Stored data entries
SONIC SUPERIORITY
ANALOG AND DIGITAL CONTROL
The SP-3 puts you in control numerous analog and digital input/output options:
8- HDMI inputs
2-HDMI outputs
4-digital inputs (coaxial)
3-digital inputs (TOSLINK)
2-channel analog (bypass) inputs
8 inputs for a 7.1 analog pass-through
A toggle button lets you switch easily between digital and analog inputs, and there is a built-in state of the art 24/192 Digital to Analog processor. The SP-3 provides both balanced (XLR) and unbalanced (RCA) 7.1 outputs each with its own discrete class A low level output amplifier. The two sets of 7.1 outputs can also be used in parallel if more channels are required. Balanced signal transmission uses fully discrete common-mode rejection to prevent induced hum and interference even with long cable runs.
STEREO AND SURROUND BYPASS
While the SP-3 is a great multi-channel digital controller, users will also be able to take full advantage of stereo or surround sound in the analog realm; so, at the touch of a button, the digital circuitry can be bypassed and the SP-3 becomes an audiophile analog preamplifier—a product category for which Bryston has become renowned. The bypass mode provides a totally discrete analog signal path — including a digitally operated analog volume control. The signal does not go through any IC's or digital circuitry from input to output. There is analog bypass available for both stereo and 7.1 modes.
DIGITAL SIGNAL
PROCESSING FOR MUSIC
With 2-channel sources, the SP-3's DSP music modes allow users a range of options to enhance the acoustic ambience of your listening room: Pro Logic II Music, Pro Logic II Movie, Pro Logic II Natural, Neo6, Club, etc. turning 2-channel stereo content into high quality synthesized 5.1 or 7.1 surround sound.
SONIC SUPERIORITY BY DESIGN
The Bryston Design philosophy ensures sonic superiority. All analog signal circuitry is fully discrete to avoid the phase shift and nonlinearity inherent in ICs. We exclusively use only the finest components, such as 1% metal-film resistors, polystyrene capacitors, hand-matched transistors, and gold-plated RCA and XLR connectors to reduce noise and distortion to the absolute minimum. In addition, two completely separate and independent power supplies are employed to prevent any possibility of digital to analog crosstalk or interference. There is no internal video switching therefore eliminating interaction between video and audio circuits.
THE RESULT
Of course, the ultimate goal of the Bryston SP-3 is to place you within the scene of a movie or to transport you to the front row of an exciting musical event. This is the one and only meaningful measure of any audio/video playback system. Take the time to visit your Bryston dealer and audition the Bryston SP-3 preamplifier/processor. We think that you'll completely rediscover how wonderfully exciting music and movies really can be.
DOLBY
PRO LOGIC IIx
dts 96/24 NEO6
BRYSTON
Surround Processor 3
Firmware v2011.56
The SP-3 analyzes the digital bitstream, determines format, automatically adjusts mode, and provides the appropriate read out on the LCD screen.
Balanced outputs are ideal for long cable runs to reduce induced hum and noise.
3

==

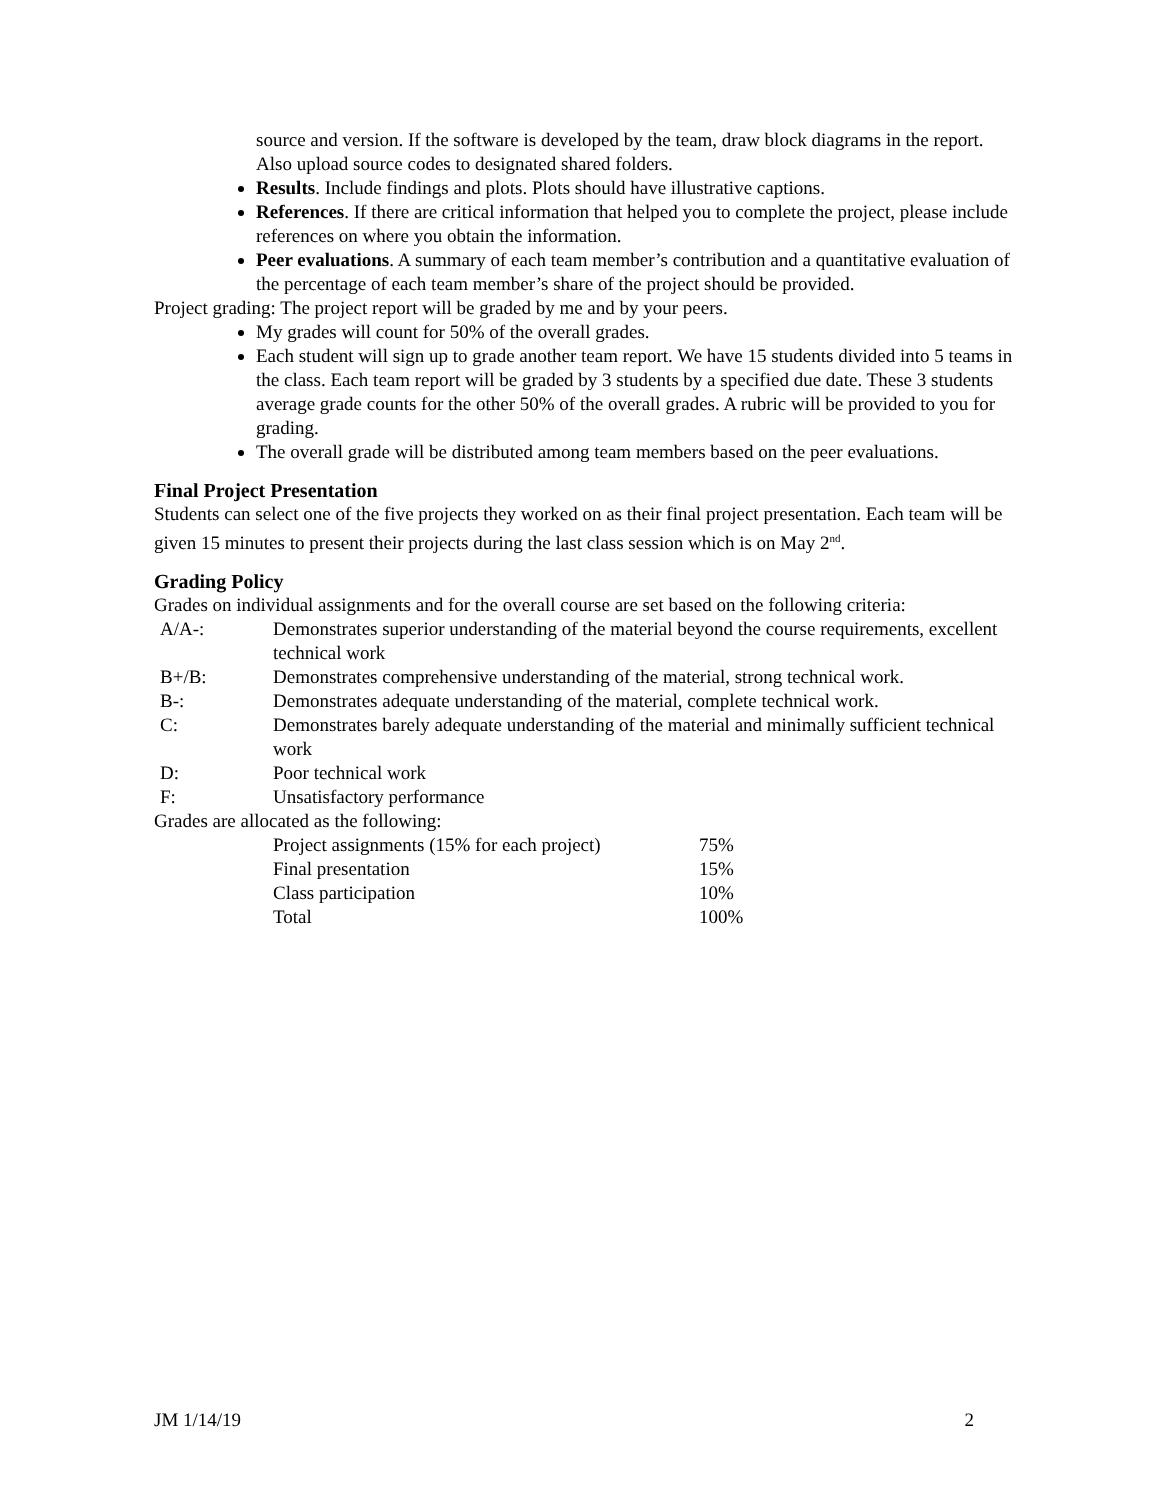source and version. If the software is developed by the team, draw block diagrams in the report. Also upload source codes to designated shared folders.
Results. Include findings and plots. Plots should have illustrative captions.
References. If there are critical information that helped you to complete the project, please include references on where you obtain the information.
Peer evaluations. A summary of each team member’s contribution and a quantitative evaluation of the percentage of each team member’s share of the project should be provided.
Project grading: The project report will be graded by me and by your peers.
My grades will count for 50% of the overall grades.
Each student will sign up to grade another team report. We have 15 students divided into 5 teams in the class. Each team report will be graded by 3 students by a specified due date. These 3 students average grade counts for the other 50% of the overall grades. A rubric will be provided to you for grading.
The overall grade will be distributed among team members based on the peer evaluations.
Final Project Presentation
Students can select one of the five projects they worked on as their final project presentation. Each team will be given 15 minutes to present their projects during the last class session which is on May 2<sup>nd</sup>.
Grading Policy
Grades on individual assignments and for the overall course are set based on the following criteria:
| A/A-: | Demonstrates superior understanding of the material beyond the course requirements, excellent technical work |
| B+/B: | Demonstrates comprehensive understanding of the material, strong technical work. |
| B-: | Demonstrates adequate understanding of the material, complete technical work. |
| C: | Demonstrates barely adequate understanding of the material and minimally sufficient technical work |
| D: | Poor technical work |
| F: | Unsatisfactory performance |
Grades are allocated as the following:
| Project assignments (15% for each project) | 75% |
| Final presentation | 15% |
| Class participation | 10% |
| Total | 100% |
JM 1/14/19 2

> _INSTRUCTIONS TO FOLLOW_
The reply is a bare number: how many lines above include "based".

> _SOLUTION FOR THIS PROBLEM_
2